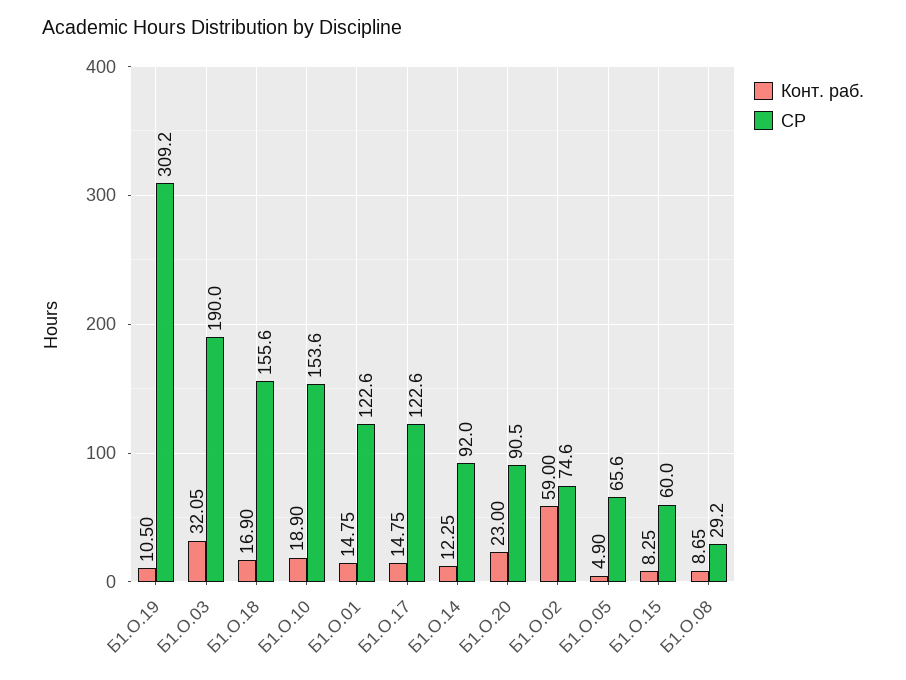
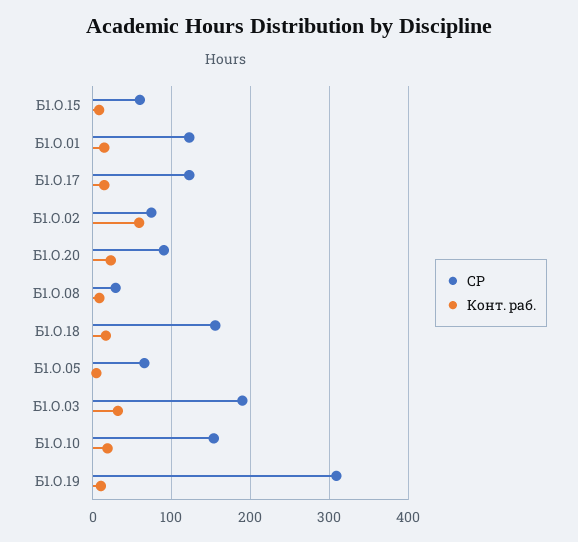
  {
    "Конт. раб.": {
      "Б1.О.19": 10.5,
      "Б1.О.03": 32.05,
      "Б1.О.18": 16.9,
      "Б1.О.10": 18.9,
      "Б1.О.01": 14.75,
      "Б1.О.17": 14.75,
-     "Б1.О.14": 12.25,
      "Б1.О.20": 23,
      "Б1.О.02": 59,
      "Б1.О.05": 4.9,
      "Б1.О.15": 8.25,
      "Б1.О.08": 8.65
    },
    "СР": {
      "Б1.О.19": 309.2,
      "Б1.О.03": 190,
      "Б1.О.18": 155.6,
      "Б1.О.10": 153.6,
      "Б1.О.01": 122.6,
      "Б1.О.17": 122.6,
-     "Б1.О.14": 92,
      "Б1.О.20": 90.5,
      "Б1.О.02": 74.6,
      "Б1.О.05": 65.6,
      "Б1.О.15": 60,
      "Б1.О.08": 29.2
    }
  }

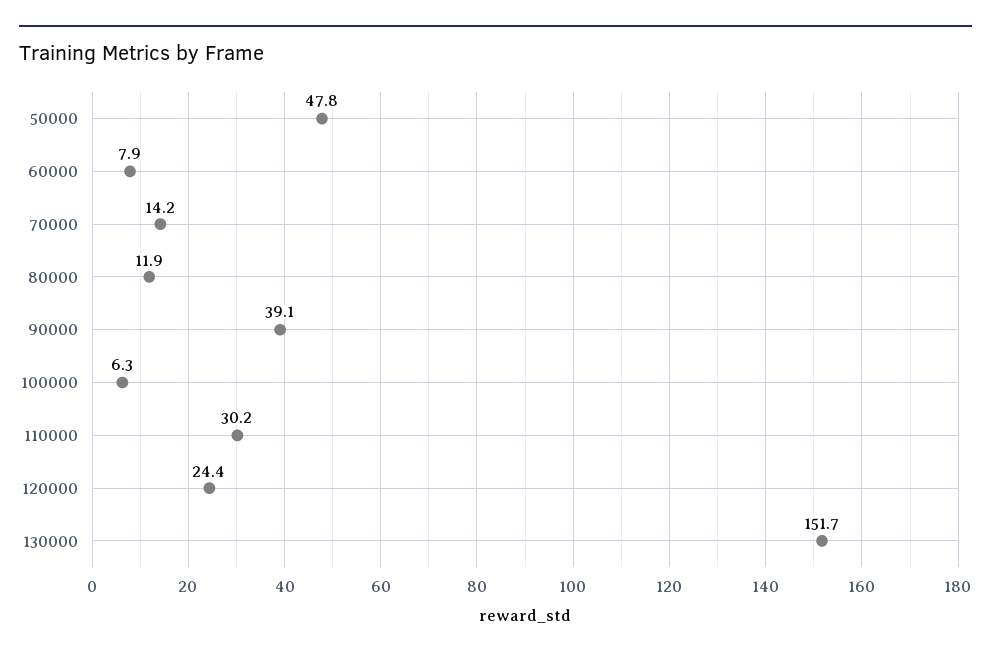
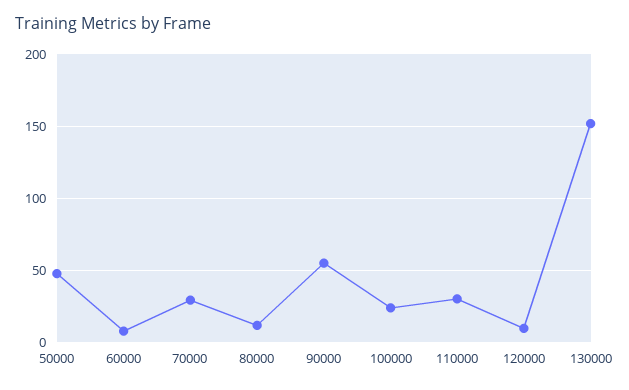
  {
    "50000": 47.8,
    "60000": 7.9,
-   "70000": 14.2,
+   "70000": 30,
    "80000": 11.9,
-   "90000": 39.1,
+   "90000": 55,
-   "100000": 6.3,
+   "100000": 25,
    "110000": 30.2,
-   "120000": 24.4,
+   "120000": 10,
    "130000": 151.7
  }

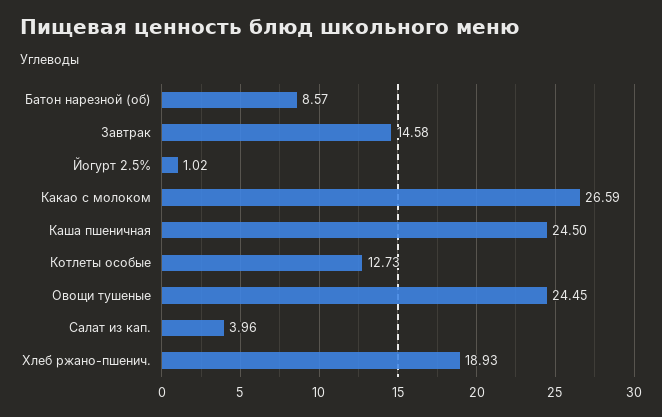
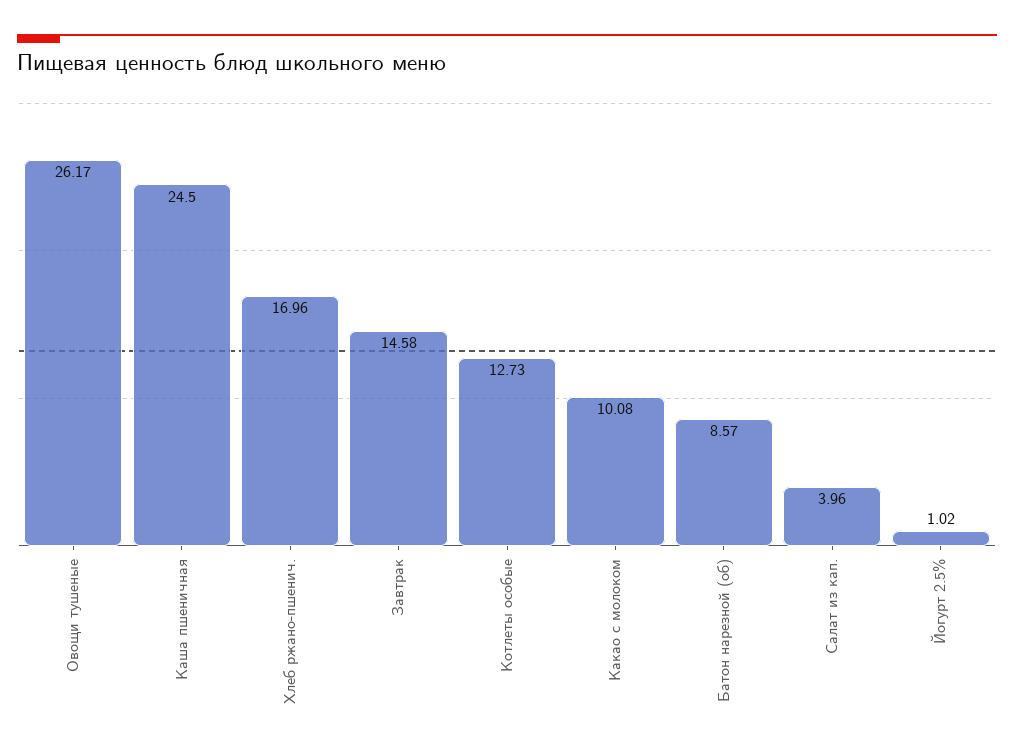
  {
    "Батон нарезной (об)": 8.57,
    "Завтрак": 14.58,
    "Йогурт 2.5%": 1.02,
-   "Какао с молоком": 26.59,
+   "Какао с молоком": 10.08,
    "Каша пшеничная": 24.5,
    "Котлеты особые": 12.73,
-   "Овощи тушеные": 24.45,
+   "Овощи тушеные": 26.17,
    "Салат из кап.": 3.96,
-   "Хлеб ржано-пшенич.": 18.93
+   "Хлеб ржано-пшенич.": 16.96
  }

_ _ _

Select every line in the records above that contains the word "Овощи".

TASK OUTPUT:
-   "Овощи тушеные": 24.45,
+   "Овощи тушеные": 26.17,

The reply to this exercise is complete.